President Donald Trump name-dropped American chipmaker Micron Technology this week, when delivering a speech to the United Nations about the longstanding US claim that China steals intellectual property.
“Micron was banned from selling its own goods in China,” Trump said, “But we are seeking justice.”
But when Micron reported earnings after the closing bell Thursday, it noted a bigger near-term problem involving China: The company is struggling because of the US government’s ban on selling certain types of equipment to China’s networking equipment company Huawei.
Micron has been able to sell some products to Huawei that aren’t subject to restrictions – but not enough, apparently. Huawei remains on the government’s so-called Entity List.
“Sales to Huawei declined sequentially and were down meaningfully from the levels we anticipated prior to the addition of Huawei to the Entity List,” said Micron CEO Sanjay Mehrotra on a conference call with analysts Thursday.

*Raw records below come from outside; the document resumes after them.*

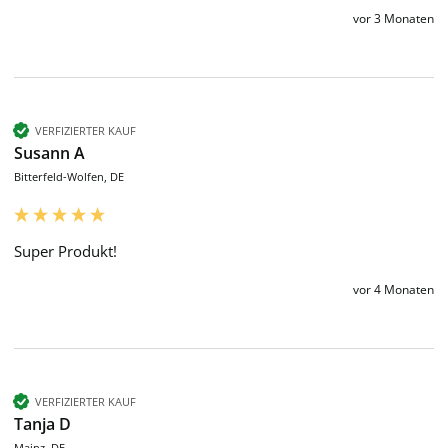
vor 3 Monaten
VERFIZIERTER KAUF
Susann A
Bitterfeld-Wolfen, DE
Super Produkt!
vor 4 Monaten
VERFIZIERTER KAUF
Tanja D
Mainz, DE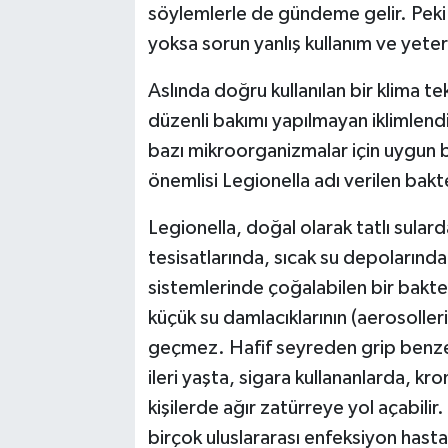
söylemlerle de gündeme gelir. Peki 
yoksa sorun yanlış kullanım ve yete
Aslında doğru kullanılan bir klima 
düzenli bakımı yapılmayan iklimlendi
bazı mikroorganizmalar için uygun bi
önemlisi Legionella adı verilen bakte
Legionella, doğal olarak tatlı sular
tesisatlarında, sıcak su depolarınd
sistemlerinde çoğalabilen bir bakter
küçük su damlacıklarının (aerosolleri
geçmez. Hafif seyreden grip benzeri 
ileri yaşta, sigara kullananlarda, kro
kişilerde ağır zatürreye yol açabil
birçok uluslararası enfeksiyon hasta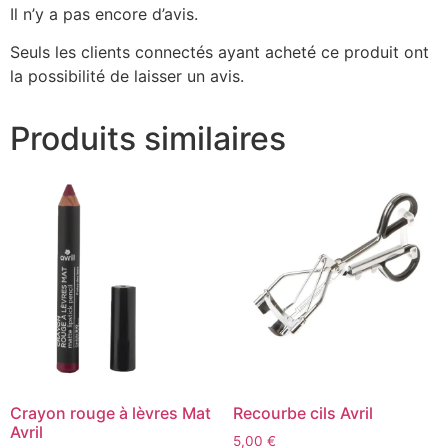
Il n’y a pas encore d’avis.
Seuls les clients connectés ayant acheté ce produit ont
la possibilité de laisser un avis.
Produits similaires
Crayon rouge à lèvres Mat
Recourbe cils Avril
Avril
5,00
€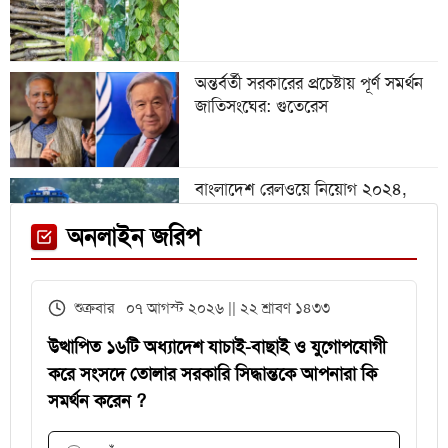
গবেষণা অনুদান দেবে জাতীয়
বিশ্ববিদ্যালয়, আবেদন ৩১ জুলাই পর্যন্ত
অন্তর্বর্তী সরকারের প্রচেষ্টায় পূর্ণ সমর্থন
জাতিসংঘের: গুতেরেস
বিশ্বকাপে রোনালদিনহোকে ছাড়িয়ে
গেলেন ভিনিসিয়ুস
বাংলাদেশ রেলওয়ে নিয়োগ ২০২৪,
নিচ্ছে ৫৫১ জন
ফেনী স্টেশনে মেঘনা ট্রেনের ইঞ্জিন
অনলাইন জরিপ
বিকল, আড়াই ঘণ্টা আটকা ৮০০ যাত্রী
এইচএসসির খাতা মূল্যায়নে
শুক্রবার ০৭ আগস্ট ২০২৬ || ২২ শ্রাবণ ১৪৩৩
পরীক্ষকদের জন্য সময় বাড়ল ২ দিন
উত্থাপিত ১৬টি অধ্যাদেশ যাচাই-বাছাই ও যুগোপযোগী
করে সংসদে তোলার সরকারি সিদ্ধান্তকে আপনারা কি
সমর্থন করেন ?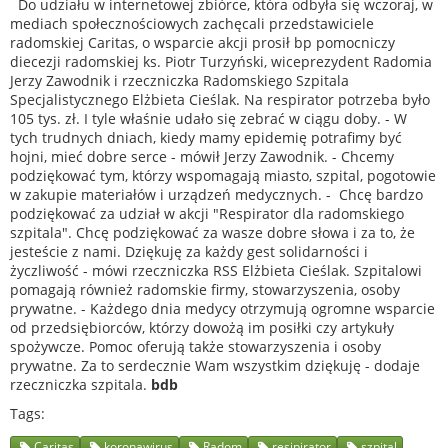
Do udziału w internetowej zbiórce, która odbyła się wczoraj, w
mediach społecznościowych zachęcali przedstawiciele
radomskiej Caritas, o wsparcie akcji prosił bp pomocniczy
diecezji radomskiej ks. Piotr Turzyński, wiceprezydent Radomia
Jerzy Zawodnik i rzeczniczka Radomskiego Szpitala
Specjalistycznego Elżbieta Cieślak. Na respirator potrzeba było
105 tys. zł. I tyle właśnie udało się zebrać w ciągu doby. - W
tych trudnych dniach, kiedy mamy epidemię potrafimy być
hojni, mieć dobre serce - mówił Jerzy Zawodnik. - Chcemy
podziękować tym, którzy wspomagają miasto, szpital, pogotowie
w zakupie materiałów i urządzeń medycznych. - Chcę bardzo
podziękować za udział w akcji "Respirator dla radomskiego
szpitala". Chcę podziękować za wasze dobre słowa i za to, że
jesteście z nami. Dziękuję za każdy gest solidarności i
życzliwość - mówi rzeczniczka RSS Elżbieta Cieślak. Szpitalowi
pomagają również radomskie firmy, stowarzyszenia, osoby
prywatne. - Każdego dnia medycy otrzymują ogromne wsparcie
od przedsiębiorców, którzy dowożą im posiłki czy artykuły
spożywcze. Pomoc oferują także stowarzyszenia i osoby
prywatne. Za to serdecznie Wam wszystkim dziękuję - dodaje
rzeczniczka szpitala.
bdb
Tags
Caritas
koronawirus
Radom
resipirator
szpital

“We have applied for licenses with the Department of Commerce that would allow us to ship additional products, but there have been no decisions on licenses to date. We see ongoing uncertainty surrounding US-China trade negotiations,” Mehrotra added.
“If the Entity List restrictions against Huawei continue and we are unable to get licenses, we could see a worsening decline in our sales to Huawei over the coming quarters,” he concluded.

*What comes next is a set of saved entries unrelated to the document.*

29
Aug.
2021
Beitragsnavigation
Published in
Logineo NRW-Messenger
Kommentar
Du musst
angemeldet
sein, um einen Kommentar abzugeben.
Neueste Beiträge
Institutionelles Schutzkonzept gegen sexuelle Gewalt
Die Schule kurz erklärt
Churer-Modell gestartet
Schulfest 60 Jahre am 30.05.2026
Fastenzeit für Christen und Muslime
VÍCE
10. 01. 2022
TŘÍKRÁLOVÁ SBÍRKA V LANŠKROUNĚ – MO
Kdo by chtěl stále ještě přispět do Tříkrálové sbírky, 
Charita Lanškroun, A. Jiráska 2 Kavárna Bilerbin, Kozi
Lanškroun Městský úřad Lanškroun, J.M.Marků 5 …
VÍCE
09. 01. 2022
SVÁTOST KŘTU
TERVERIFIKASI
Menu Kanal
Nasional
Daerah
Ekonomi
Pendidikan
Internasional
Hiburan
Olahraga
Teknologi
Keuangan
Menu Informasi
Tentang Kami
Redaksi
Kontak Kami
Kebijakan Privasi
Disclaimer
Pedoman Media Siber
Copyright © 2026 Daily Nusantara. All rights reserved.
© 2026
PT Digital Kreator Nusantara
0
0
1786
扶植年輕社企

Those comments spooked Wall Street. Shares of Micron (MU) fell 11% Friday, making it the worst performer in the S&P 500. The stock is still up more than 35% in 2019 though.
Micron’s history with China
Yet Micron does have a major gripe with China regarding trade secrets. It sued China’s state-backed Fujian Jinhua and Taiwanese semiconductor company United Microelectronics Corporation in California federal court in December 2017, claiming that they misappropriated intellectual property.
The Justice Department followed suit last November, charging Fujian Jinhua, United Microelectronics and three Taiwanese individuals with conspiracy to steal trade secrets from Micron.
At the time, Micron thanked the federal government for the support.
“Micron has invested billions of dollars over decades to develop its intellectual property,” Joel Poppen, general counsel at Micron, said. He said he hoped the lawsuit would “reinforce that criminal misappropriation will be appropriately addressed.”
Although Micron supports the Trump administration’s efforts to tackle the thorny issue of IP theft, Trump’s trade policies are clearly hurting the company.
Mehrotra said during Thursday’s call that “we are very much focused on continuing to diversify our revenue base” but conceded that “the Huawei entity listing does have an effect on some of our shipments.”
There’s another China worry, as well. Chinese customers might be stockpiling Micron’s memory chips due to the trade war.
“One of the big concerns or debates in the financial community at the moment is whether the pickup in memory volumes that I think Micron has seen, is that mostly being driven by fundamentals or is this just potential inventory stocking because of some of the trade concerns?” Goldman Sachs analyst Mark Delaney asked Mehrotra on the conference call.
Mehrotra admitted that “there may be some level of inventory build in China … by certain customers.”
“We have seen increased demand from customers headquartered in Mainland China, some of whom could be making strategic decisions to build higher levels of inventory in the face of increased trade tensions between the US and China,” Mehrotra said.
Correction: An earlier version of this article mischaracterized Micron's ability to sell some products to Huawei.